Of course, there are heavy-handed HR people and heavy-handed administrators who do impose certain requirments on programs that are hiring. But, if one knows much about higher ed politics, one has to conclude that it is very rare for an academic program to be forced to hire a 'less qualified' candidate to satisfy some administrator's AA aims. This might happen at community colleges or lower ranked public universities more than at other higher ed institutions, but it is rare even among those.

Assuming that our unhappy colleague was not eagerly appyling to one of those places, I think it is most likely that either (a) the sc folks deceived him out of 'kindness,' or (b) a disgruntled sc member was expressing his own .... views.

Lying to a disappointed candidate stinks, to be sure. Furthering the myth that white men are disadvantaged in academic hires is worse. (Doing so because one does not have the guts to simply say, "We preferred another candidate" is the worst.)

docs

Anonymous said...

Anon 1:24, I don't think you understood 6:25's post. His point was not that the departments would hire _any_ woman over a qualified male, but that the departments would hire a "less qualified" woman over a "more qualified" male. Of course, by qualified he is talking strictly in terms of publications, competence in the relevant areas, and so forth. Perhaps it is incorrect to not recognize one's ability to contribute to the diversity of the department as a "qualification."

Input data:
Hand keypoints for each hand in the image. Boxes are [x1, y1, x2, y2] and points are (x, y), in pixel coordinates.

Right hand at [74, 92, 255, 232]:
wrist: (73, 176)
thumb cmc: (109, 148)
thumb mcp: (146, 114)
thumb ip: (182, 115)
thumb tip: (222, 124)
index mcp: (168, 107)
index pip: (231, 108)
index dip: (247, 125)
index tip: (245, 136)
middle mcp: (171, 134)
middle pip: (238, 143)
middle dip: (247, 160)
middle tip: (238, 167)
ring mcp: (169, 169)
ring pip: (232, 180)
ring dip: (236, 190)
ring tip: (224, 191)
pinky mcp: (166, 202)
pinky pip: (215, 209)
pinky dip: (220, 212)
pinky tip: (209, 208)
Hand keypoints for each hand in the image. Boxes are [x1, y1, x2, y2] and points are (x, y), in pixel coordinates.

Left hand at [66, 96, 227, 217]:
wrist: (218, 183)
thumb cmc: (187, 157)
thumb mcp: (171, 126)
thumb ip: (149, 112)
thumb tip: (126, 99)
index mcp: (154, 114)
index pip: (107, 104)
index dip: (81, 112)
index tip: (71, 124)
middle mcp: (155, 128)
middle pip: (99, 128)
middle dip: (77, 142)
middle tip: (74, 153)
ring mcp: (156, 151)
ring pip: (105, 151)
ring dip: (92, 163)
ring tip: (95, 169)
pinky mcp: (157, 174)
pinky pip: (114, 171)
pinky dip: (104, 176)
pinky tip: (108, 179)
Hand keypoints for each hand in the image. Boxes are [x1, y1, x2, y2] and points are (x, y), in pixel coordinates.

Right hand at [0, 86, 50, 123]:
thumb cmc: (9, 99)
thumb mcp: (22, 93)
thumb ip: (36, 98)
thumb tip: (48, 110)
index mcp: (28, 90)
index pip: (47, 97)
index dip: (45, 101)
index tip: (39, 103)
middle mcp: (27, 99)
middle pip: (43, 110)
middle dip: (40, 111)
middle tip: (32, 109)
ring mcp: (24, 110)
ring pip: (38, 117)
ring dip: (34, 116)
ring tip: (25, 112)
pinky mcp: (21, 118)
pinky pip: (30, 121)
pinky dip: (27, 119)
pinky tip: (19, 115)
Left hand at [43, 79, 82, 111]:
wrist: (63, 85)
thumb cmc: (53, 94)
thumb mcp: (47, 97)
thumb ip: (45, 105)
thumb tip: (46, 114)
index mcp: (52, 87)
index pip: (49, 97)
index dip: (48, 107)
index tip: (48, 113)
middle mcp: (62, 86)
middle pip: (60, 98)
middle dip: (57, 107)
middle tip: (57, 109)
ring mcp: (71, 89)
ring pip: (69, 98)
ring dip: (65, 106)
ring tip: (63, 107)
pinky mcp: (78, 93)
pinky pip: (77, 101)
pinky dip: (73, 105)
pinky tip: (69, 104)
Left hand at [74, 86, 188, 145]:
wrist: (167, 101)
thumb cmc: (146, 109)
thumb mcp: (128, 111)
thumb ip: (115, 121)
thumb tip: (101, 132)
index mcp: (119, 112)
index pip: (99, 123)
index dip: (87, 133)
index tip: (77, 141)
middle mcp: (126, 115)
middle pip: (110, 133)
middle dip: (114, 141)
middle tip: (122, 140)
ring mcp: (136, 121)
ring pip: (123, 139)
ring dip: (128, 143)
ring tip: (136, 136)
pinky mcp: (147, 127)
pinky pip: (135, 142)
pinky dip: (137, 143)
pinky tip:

To do:
Return, word for word, the part of the academic hiring discussion above between "Lying to a disappointed" and "Anonymous said...", inclusive.

Response area:
Lying to a disappointed candidate stinks, to be sure. Furthering the myth that white men are disadvantaged in academic hires is worse. (Doing so because one does not have the guts to simply say, "We preferred another candidate" is the worst.)

docs

Anonymous said...